Site SHL082 sits uphill at or near the source of several watercourses that flow downhill through Hawcoat, including Dane Ghyll Beck and Breast Mill Beck. If a stream, beck, ditch, or culvert runs through or alongside your property, you may be a riparian owner — and this development could directly affect your land.
WHAT IS A RIPARIAN OWNER?
If a watercourse runs through or alongside the boundary of your land, you are a riparian owner under English common law. This is automatic — it comes with the land. You have a right to receive water flowing through your property in its natural quantity and quality. No one upstream may materially alter the flow reaching you. This right exists independently of the planning system.
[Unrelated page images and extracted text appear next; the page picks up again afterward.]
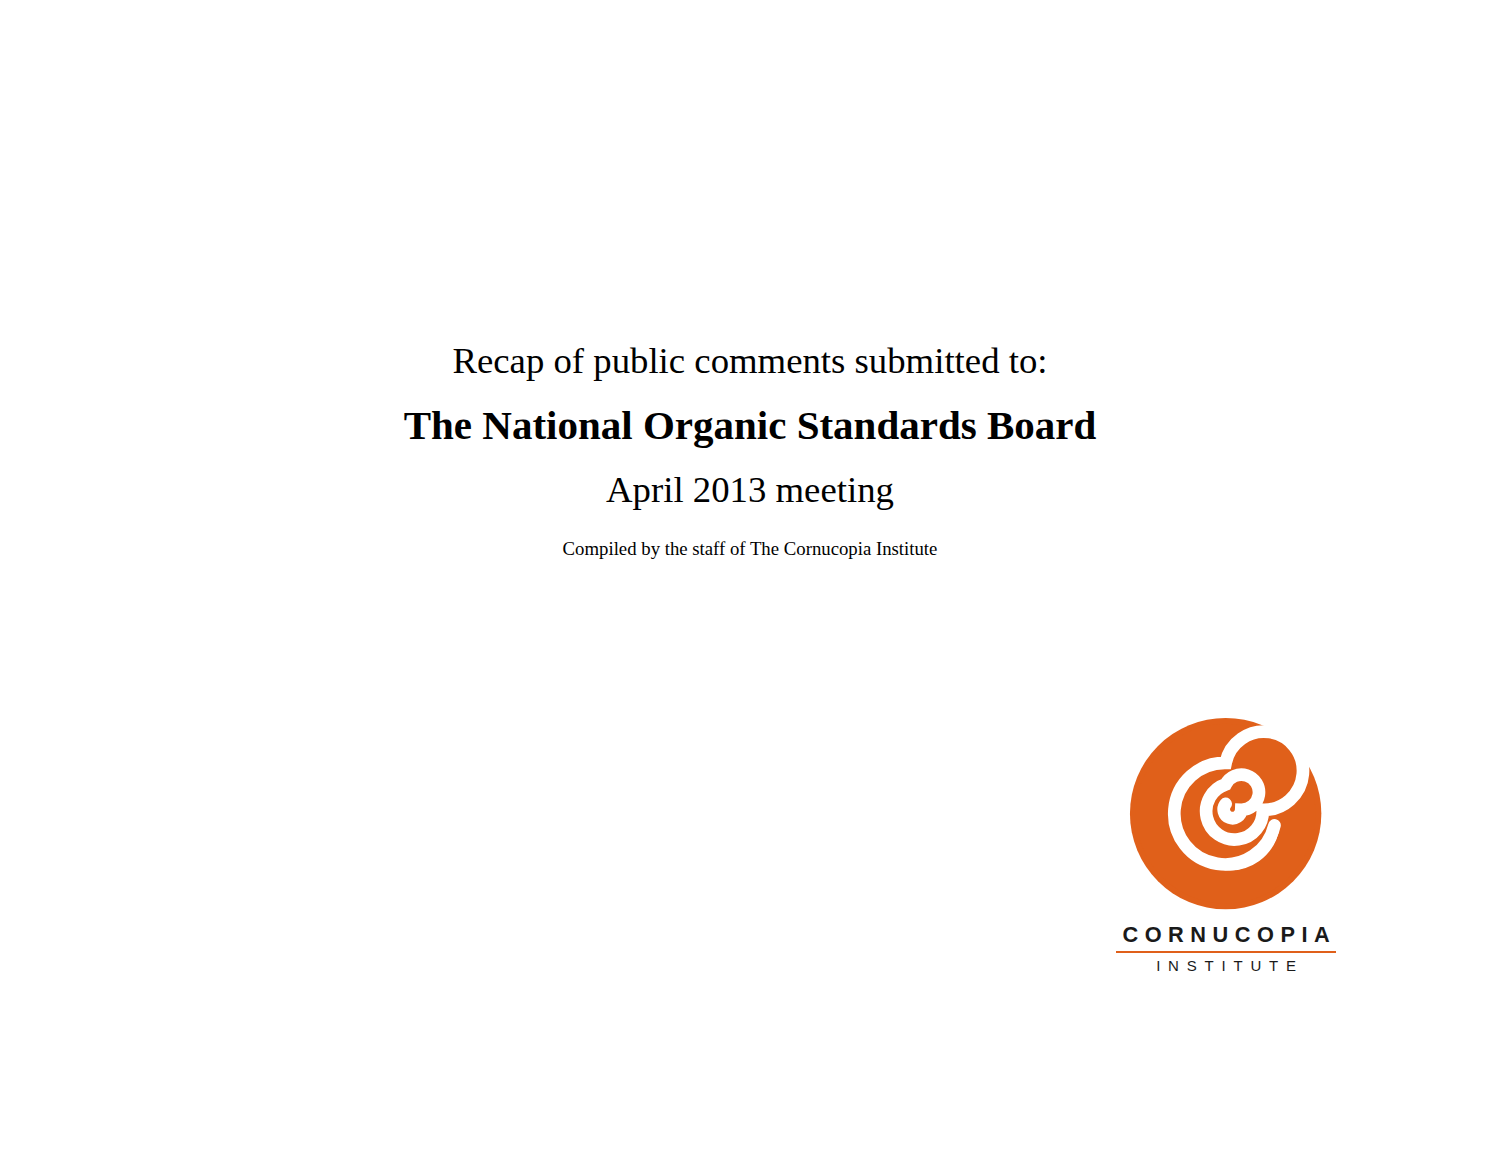Recap of public comments submitted to:
The National Organic Standards Board
April 2013 meeting
Compiled by the staff of The Cornucopia Institute
CORNUCOPIA
INSTITUTE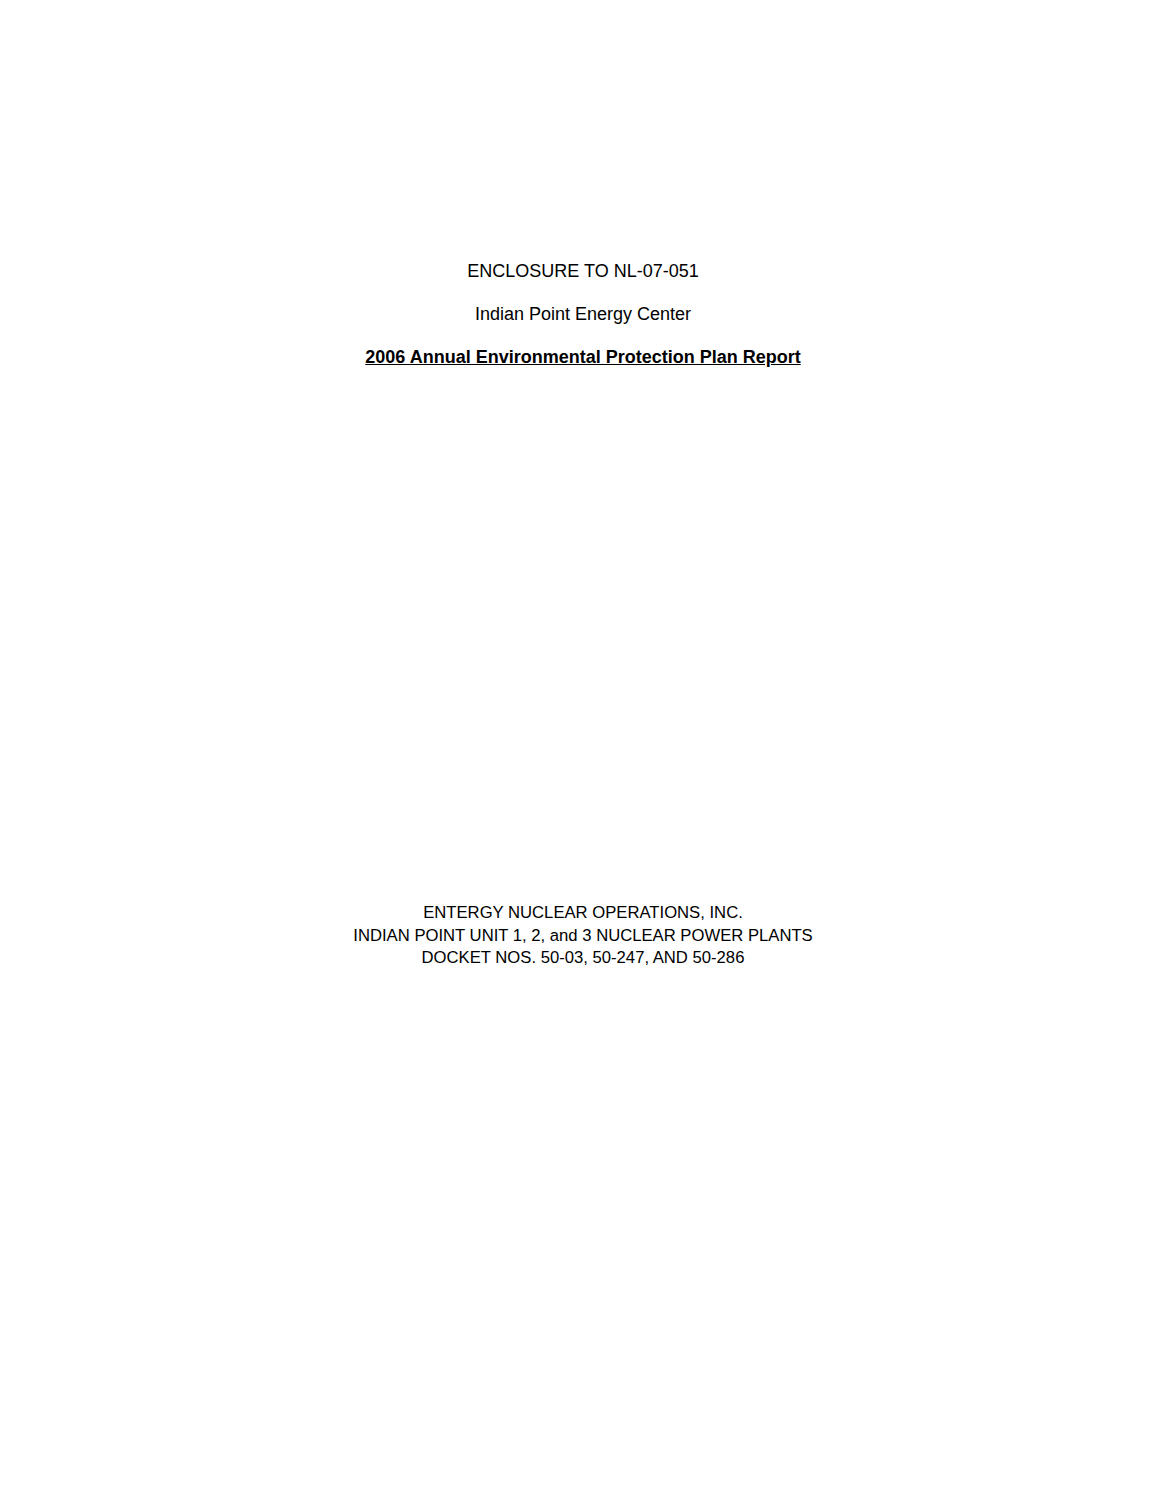ENCLOSURE TO NL-07-051
Indian Point Energy Center
2006 Annual Environmental Protection Plan Report
ENTERGY NUCLEAR OPERATIONS, INC.
INDIAN POINT UNIT 1, 2, and 3 NUCLEAR POWER PLANTS
DOCKET NOS. 50-03, 50-247, AND 50-286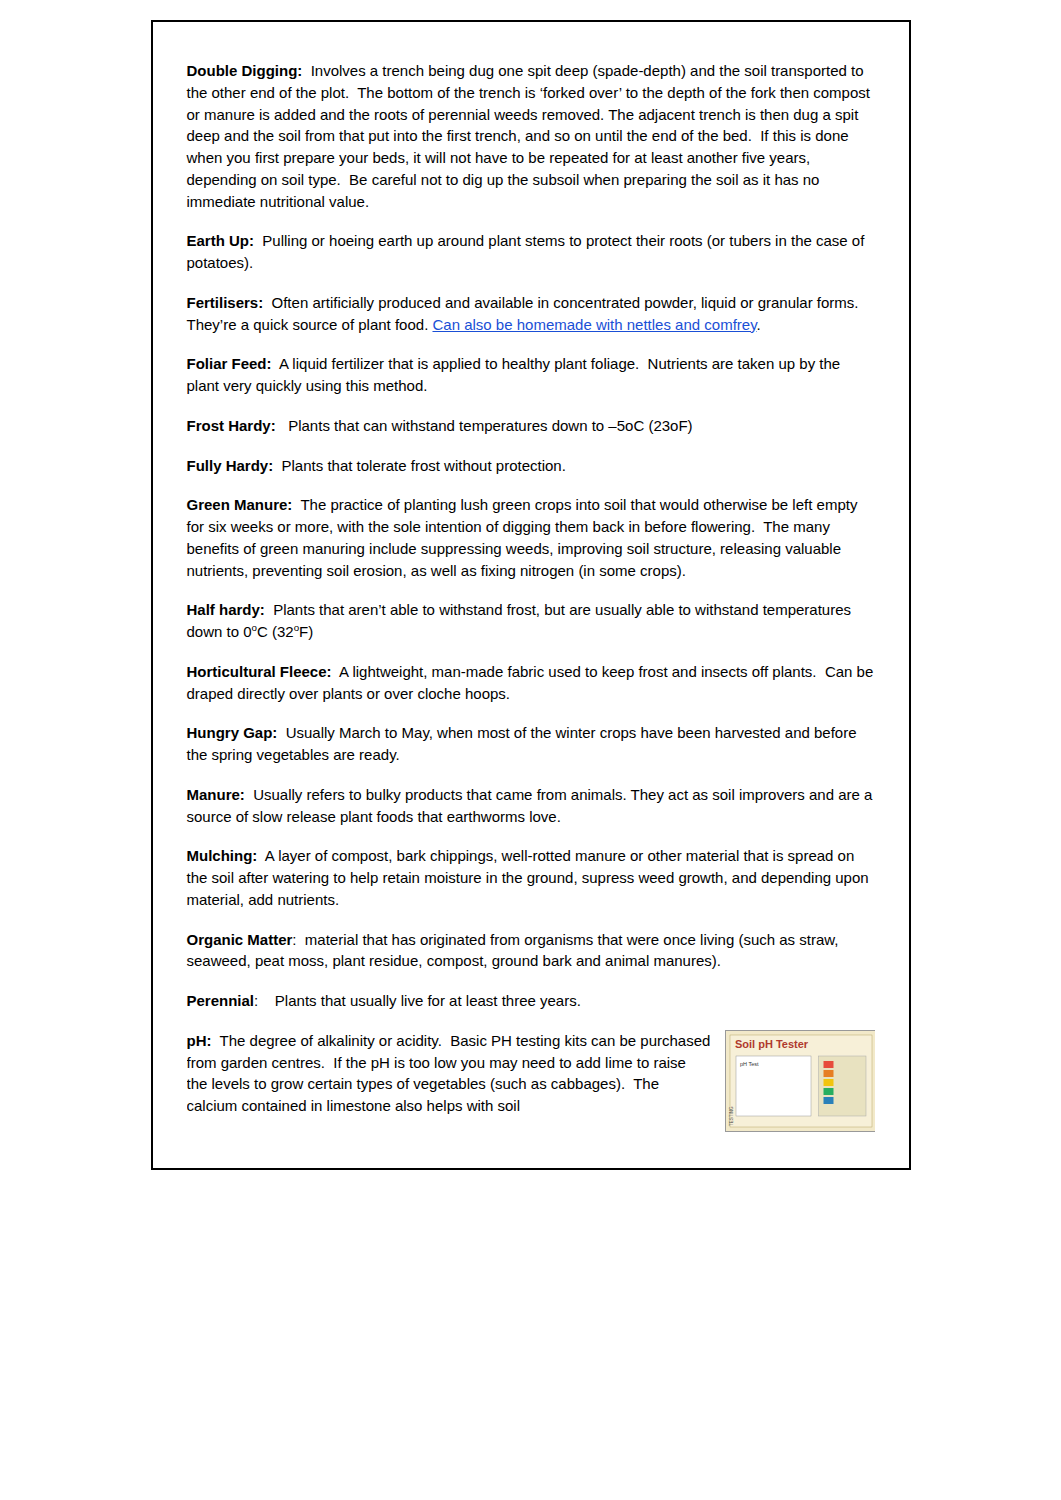Double Digging: Involves a trench being dug one spit deep (spade-depth) and the soil transported to the other end of the plot. The bottom of the trench is ‘forked over’ to the depth of the fork then compost or manure is added and the roots of perennial weeds removed. The adjacent trench is then dug a spit deep and the soil from that put into the first trench, and so on until the end of the bed. If this is done when you first prepare your beds, it will not have to be repeated for at least another five years, depending on soil type. Be careful not to dig up the subsoil when preparing the soil as it has no immediate nutritional value.
Earth Up: Pulling or hoeing earth up around plant stems to protect their roots (or tubers in the case of potatoes).
Fertilisers: Often artificially produced and available in concentrated powder, liquid or granular forms. They’re a quick source of plant food. Can also be homemade with nettles and comfrey.
Foliar Feed: A liquid fertilizer that is applied to healthy plant foliage. Nutrients are taken up by the plant very quickly using this method.
Frost Hardy: Plants that can withstand temperatures down to –5oC (23oF)
Fully Hardy: Plants that tolerate frost without protection.
Green Manure: The practice of planting lush green crops into soil that would otherwise be left empty for six weeks or more, with the sole intention of digging them back in before flowering. The many benefits of green manuring include suppressing weeds, improving soil structure, releasing valuable nutrients, preventing soil erosion, as well as fixing nitrogen (in some crops).
Half hardy: Plants that aren’t able to withstand frost, but are usually able to withstand temperatures down to 0oC (32oF)
Horticultural Fleece: A lightweight, man-made fabric used to keep frost and insects off plants. Can be draped directly over plants or over cloche hoops.
Hungry Gap: Usually March to May, when most of the winter crops have been harvested and before the spring vegetables are ready.
Manure: Usually refers to bulky products that came from animals. They act as soil improvers and are a source of slow release plant foods that earthworms love.
Mulching: A layer of compost, bark chippings, well-rotted manure or other material that is spread on the soil after watering to help retain moisture in the ground, supress weed growth, and depending upon material, add nutrients.
Organic Matter: material that has originated from organisms that were once living (such as straw, seaweed, peat moss, plant residue, compost, ground bark and animal manures).
Perennial: Plants that usually live for at least three years.
pH: The degree of alkalinity or acidity. Basic PH testing kits can be purchased from garden centres. If the pH is too low you may need to add lime to raise the levels to grow certain types of vegetables (such as cabbages). The calcium contained in limestone also helps with soil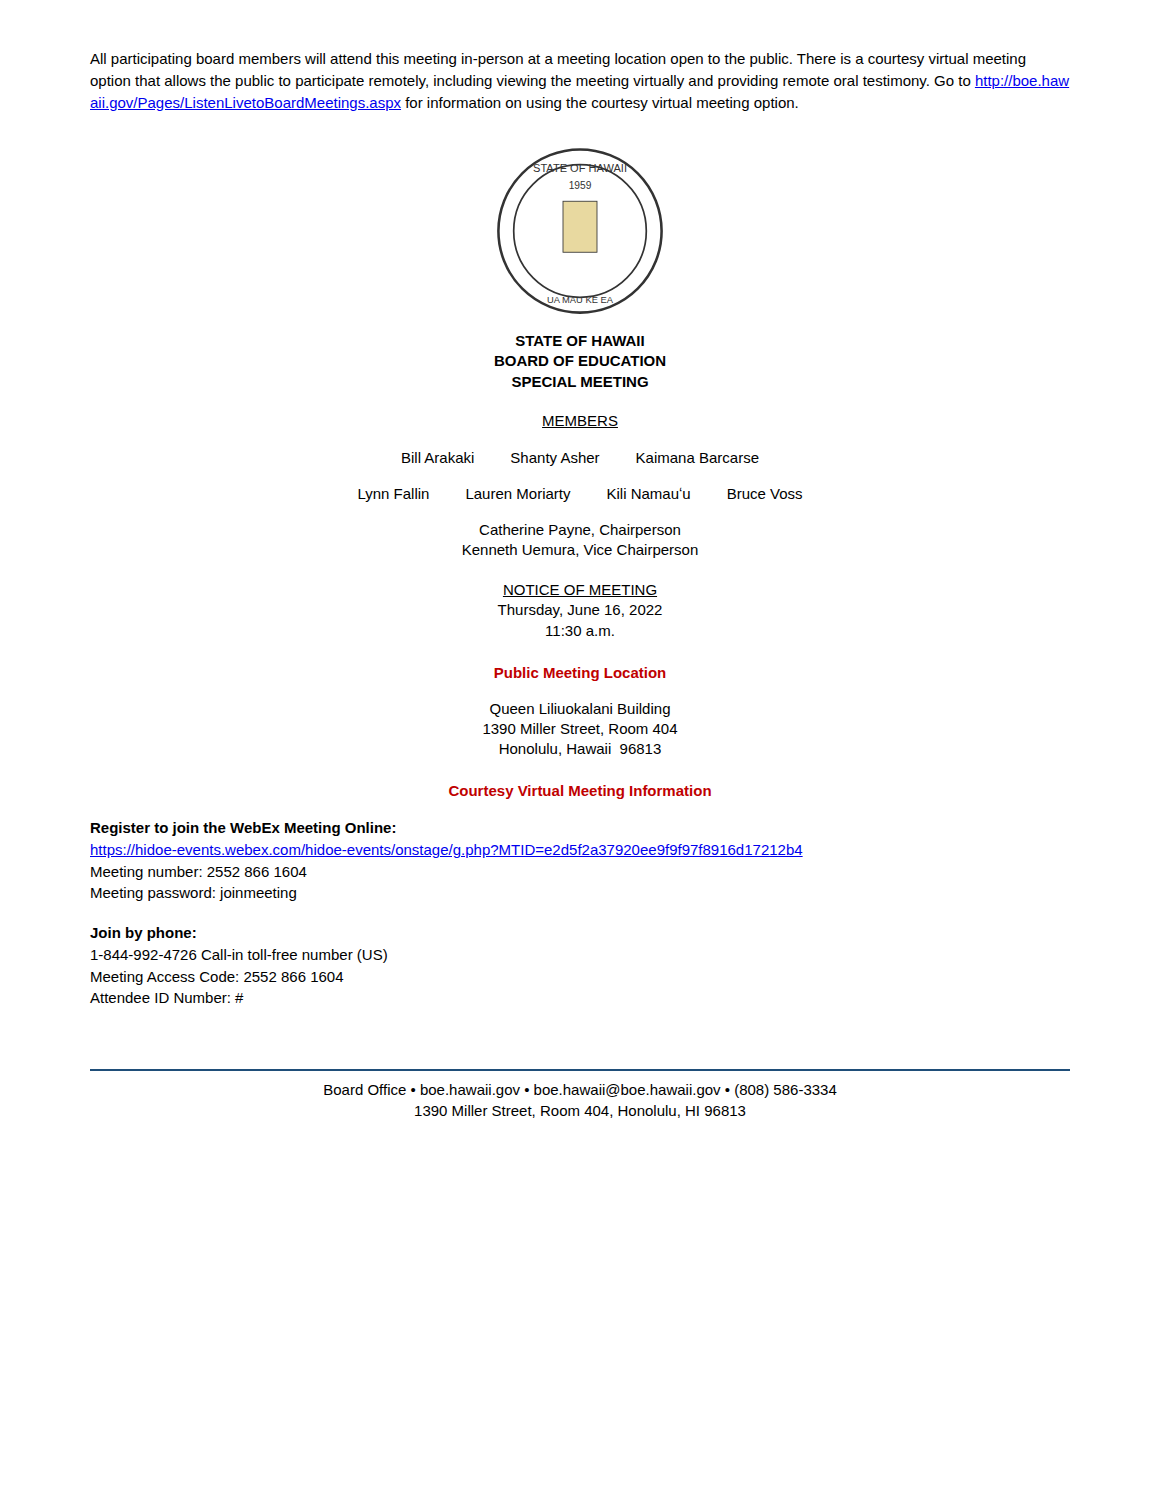All participating board members will attend this meeting in-person at a meeting location open to the public. There is a courtesy virtual meeting option that allows the public to participate remotely, including viewing the meeting virtually and providing remote oral testimony. Go to http://boe.hawaii.gov/Pages/ListenLivetoBoardMeetings.aspx for information on using the courtesy virtual meeting option.
STATE OF HAWAII
BOARD OF EDUCATION
SPECIAL MEETING
MEMBERS
Bill Arakaki Shanty Asher Kaimana Barcarse
Lynn Fallin Lauren Moriarty Kili Namauʻu Bruce Voss
Catherine Payne, Chairperson
Kenneth Uemura, Vice Chairperson
NOTICE OF MEETING
Thursday, June 16, 2022
11:30 a.m.
Public Meeting Location
Queen Liliuokalani Building
1390 Miller Street, Room 404
Honolulu, Hawaii 96813
Courtesy Virtual Meeting Information
Register to join the WebEx Meeting Online:
https://hidoe-events.webex.com/hidoe-events/onstage/g.php?MTID=e2d5f2a37920ee9f9f97f8916d17212b4
Meeting number: 2552 866 1604
Meeting password: joinmeeting
Join by phone:
1-844-992-4726 Call-in toll-free number (US)
Meeting Access Code: 2552 866 1604
Attendee ID Number: #
Board Office • boe.hawaii.gov • boe.hawaii@boe.hawaii.gov • (808) 586-3334
1390 Miller Street, Room 404, Honolulu, HI 96813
WHY THIS DEVELOPMENT MATTERS TO YOU
Converting 18.2 hectares of permeable agricultural land to roofs, driveways, and roads means rainwater that currently soaks into fields will instead rush off hard surfaces into the drainage system and into your beck — faster, in greater volume, and carrying pollutants (oil, sediment, road salt). Even with SuDS (sustainable drainage systems), peak flow rates during storm events will increase.
WHAT YOU SHOULD DO
1. Check your title plan. Download it from the Land Registry for £3 at gov.uk/search-property-information-land-registry. The Ordnance Survey base map on the plan may label the watercourse by name within your boundary — that's official documentary evidence.
2. Order your filed conveyance. If your title register references a conveyance with "original filed" or "copy filed," you can order a copy using form OC2 (£7). This document may contain drainage easements, watercourse maintenance obligations, or boundary provisions relating to the beck through your land.
3. Photograph the watercourse. Record its normal level, width, and depth in dry weather and after rain. Date every photo. This is your baseline evidence before construction starts.
4. Check the flood map. Enter your postcode at gov.uk/check-long-term-flood-risk. The surface water layer shows modelled flow routes — screenshot it as evidence.
5. Submit a personal objection. Separate from this tool, write directly to planning1@westmorlandandfurness.gov.uk identifying yourself as a riparian owner and requesting that the Flood Risk Assessment models downstream impact at your property. Demand that SuDS demonstrate post-development runoff does not exceed greenfield rates for the 1-in-100-year storm plus climate change allowance.
6. Consider legal advice. Planning permission does not extinguish private law rights. If the development causes flooding to your property, you may have a claim in private nuisance regardless of whether planning permission was granted. A property solicitor with flooding or environmental experience can advise on your position.